Why Pay So Much for Yahoo?

I had a nice little back and forth with two friends this morning over the Yahoo deal. "The Walm," a hedge fund guy who covers Tech in London, and Heg, a guy pretty familiar to this blog are two of the smartest guys I know, or maybe it's just the English and Irish accents.

Anywhoo, there was a lot of debate as to why MSFT paid so much. Here is my take, pre-reading any articles on it (I woke up a little late after celebrating my buddy Tucker closing some big deals).
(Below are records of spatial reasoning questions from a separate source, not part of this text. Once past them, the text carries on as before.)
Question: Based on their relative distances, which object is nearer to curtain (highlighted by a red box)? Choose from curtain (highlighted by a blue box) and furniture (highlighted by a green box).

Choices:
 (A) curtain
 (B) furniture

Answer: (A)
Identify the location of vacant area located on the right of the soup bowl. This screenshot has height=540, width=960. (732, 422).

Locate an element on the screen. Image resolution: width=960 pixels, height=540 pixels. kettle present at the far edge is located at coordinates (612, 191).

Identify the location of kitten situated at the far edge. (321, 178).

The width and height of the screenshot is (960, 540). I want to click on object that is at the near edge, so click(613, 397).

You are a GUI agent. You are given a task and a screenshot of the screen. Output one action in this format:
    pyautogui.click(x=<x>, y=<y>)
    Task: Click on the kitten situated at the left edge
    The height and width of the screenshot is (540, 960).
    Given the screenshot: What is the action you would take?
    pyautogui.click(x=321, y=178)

Regarding the 60%+ Premium:
  • I think it has to be high cause Google will come in and bid. Basically, they're trying to make it high enough so they don't get into a bake-off and Yahoo just excepts immediately. If you look at every deal these two have competed on, it's gotten ridiculous valuation wise. [Adding to the discussion: I know there would be anti-trust issues if Google bid, but at the very least it really slows down the merger. Believe me, Google would make noise.]
One Argument: Premiums to Historical Yahoo Stock Prices makes the premium look ok:
  • I think looking at Yahoo's old stock price is a false argument. A lot of hope was priced into it. Now mediocre returns are priced in.
Market Share, Market Share, Market Share:
  • This is really about having enough search market share to matter to advertisers and less about monetization (someone said that because Yahoo monetized search better, it would improve MSFT monetization, which is true but a smaller point, in my opinion). Google is pretty damn close to achieving a monster network effect where people say, "I'm reaching 80% of search/ad traffic with Google, I'll cut my complexity and just work with them." There are services like Clickable that are trying to be a bridge between the two systems, but I'm not sure it will work. MSFT needs Yahoo to remain viable from a market share perspective. The better monetization will help make the deal payoff better but first order of business is remaining viable.
Big Picture:
  • It's really interesting to watch the consolidation phase start. Audible is getting bought on the same day by Amazon. I think we're officially in consolidation mode now. Amazon, Google and MSFT are going to come out of this as super powerhouses.
  • The day before this deal, Google missed Wall Street projections. You have to worry about the other advertising "networks" that have been popping up over the last few years. When the slowing economy is impacting Google, it could really hurt the smaller guys.
Thanks for humoring me on my thoughts. More professional thoughts can be found at Paul Kedrosky's Infectious Greed Blog.